STUDY TEXT:
•••••

Hi Prateek, 

I never had planned to make the term audience to align with the SAML 
specification. 
However, in case this could lead to confusion we could also define a different 
term. 

Btw, did you look at the JWT spec whether the audience term there is inline 
with the SAML spec?

Ciao
Hannes

On Mar 14, 2013, at 11:34 AM, prateek mishra wrote:

> Hi Hannes,
> 
> I wanted to point out that use of the term "audience" in this document is not 
> consistent with the SAML 2.0 specification.
> 
> 
> What you are referring to here as "audience" corresponds to 
> <saml:destination> which is described as 
> 
> [quote-saml2.0]
> Destination [Optional]
> A URI reference indicating the address to which this request has been sent. 
> This is useful to prevent
> malicious forwarding of requests to unintended recipients, a protection that 
> is required by some
> protocol bindings. If it is present, the actual recipient MUST check that the 
> URI reference identifies the
> location at which the message was received. If it does not, the request MUST 
> be discarded. Some
> protocol bindings may require the use of this attribute (see [SAMLBind]).

•••••

PROVIDED DATA:
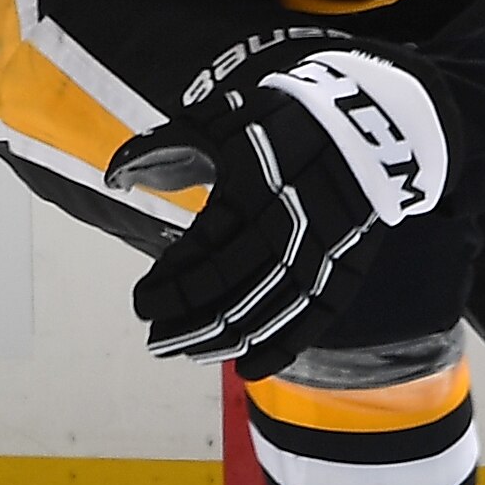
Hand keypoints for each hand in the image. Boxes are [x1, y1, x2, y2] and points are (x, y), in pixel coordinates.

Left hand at [105, 45, 449, 378]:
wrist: (369, 121)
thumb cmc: (284, 117)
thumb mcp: (222, 117)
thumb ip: (166, 144)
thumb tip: (115, 177)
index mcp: (249, 191)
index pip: (197, 255)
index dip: (166, 287)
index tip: (141, 304)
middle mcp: (284, 228)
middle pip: (225, 292)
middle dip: (184, 323)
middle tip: (156, 340)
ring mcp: (320, 254)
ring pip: (264, 313)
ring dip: (222, 341)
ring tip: (191, 354)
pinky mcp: (346, 271)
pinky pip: (311, 322)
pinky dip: (280, 349)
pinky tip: (249, 368)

•••••

QUESTIONS:
[1] Repeat, without alteration, the passage of the email on the SAML "audience" term that opens with the words containing "On Mar 14, 2013, at" and closes with "has been sent.".
[2] Carry on writing the email on the SAML "audience" term, starting immediately after its final sentence.

ANSWERS PROVIDED:
[1]
On Mar 14, 2013, at 11:34 AM, prateek mishra wrote:

> Hi Hannes,
> 
> I wanted to point out that use of the term "audience" in this document is not 
> consistent with the SAML 2.0 specification.
> 
> 
> What you are referring to here as "audience" corresponds to 
> <saml:destination> which is described as 
> 
> [quote-saml2.0]
> Destination [Optional]
> A URI reference indicating the address to which this request has been sent.

[2]
> [\quote]
> 
> In contrast, <saml:audience>  is a means of limiting the liability of the 
> asserting party and is described
> in the following manner - 
> 
> [quote-saml2.0]
>  <Audience>
> A URI reference that identifies an intended audience. The URI reference MAY 
> identify a document
> that describes the terms and conditions of audience membership. It MAY also 
> contain the unique
> identifier URI from a SAML name identifier that describes a system entity 
> (see Section 8.3.6).
> The audience restriction condition evaluates to Valid if and only if the SAML 
> relying party is a member of
> one or more of the audiences specified.
> 
> The SAML asserting party cannot prevent a party to whom the assertion is 
> disclosed from taking action on
> the basis of the information provided. However, the <AudienceRestriction> 
> element allows the
> SAML asserting party to state explicitly that no warranty is provided to such 
> a party in a machine- and
> human-readable form. While there can be no guarantee that a court would 
> uphold such a warranty
> exclusion in every circumstance, the probability of upholding the warranty 
> exclusion is considerably
> improved.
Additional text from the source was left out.